See the Champs-Élysées’ green makeover
PUBLISHED: 14:53 09 March 2021 | UPDATED: 15:45 09 March 2021
The iconic avenue in Paris is set to be transformed by 2030
Along with the Eiffel Tower and the Arc de Triomphe, the Champs-Élysées is one of the iconic landmarks of Paris. Cars jostle for space with holidaymakers and protestors – apart from one Sunday a month since May 2016, when the avenue becomes pedestrianised. Now, an exciting new plan could see the street become what Paris Mayor Anne Hidalgo described as an “extraordinary garden” in the Journal du Dimanche.
The Champs-Élysées stretches for almost 2km through Paris’ 8th arrondissement, from the Place de la Concorde to the Place Charles de Gaulle. It was transformed from fields by noted architect André Le Nôtre in 1667, during the reign of King Louis XIV. At this point it was known as the Grand Cours and didn’t take its current name until 1709.
In recent years, the avenue has earned a reputation for its pollution levels. According to Architect Philippe Chiambaretta in an interview with The Guardian in 2019, the Champs-Élysées is more polluted than the busy périphérique ring road that encircles the capital. But thanks to a project from Chiambaretta’s team and the support of the city government and community leaders, this could change by the end of the decade.

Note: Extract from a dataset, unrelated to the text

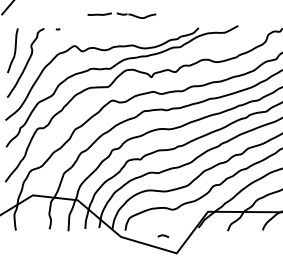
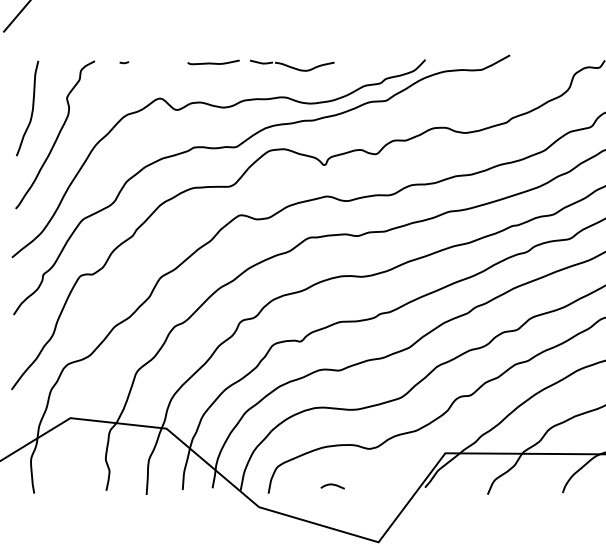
part: (121, 15) -> (260, 65), moved
curve: (163, 235) -> (332, 484), moved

In 2019, community leaders in Paris unveiled a green transformation that could see the avenue become one of the world’s most beautiful destinations once more. The plans would mean less space for vehicles and more trees to improve the ecology and aesthetics of the avenue.
In February 2021, Anne Hidalgo reiterated that the project would still go ahead, although the Paris Olympics would be priority.
The transformation will focus on five key areas of the Champs-Élysées: the Haute Avenue, the Basse Avenue, the Jardins des Champs-Élysées, the Place de la Concorde and the Étoile.
Along the avenue itself, improvements will include the creation and enlargement of the pedestrian walkways and the number of vehicle lanes reduced to two (one of which being for shared vehicles). At the Arc de Triomphe/ Étoile end of the avenue, lush vegetation will encircle this emblematic monument and the infamous roundabout will be reduced from 11 lanes to seven. At the other end, the Place de la Concorde, beautiful mirroirs d’eau (reflecting pools) will be added, as well as plenty of shaded seating areas. Meanwhile, at the Jardins, there will be the renovation of the former Haussmannian flower market (Vacheries Anglaises), better pathways and more greenery planted beside the Seine.
With 100,000 people taking a stroll down the avenue every day, it will be a huge undertaking but one with an ultimately positive outcome for people and nature alike. As Joe Dassin sang: “Everything you could want is on the Champs-Élysées!”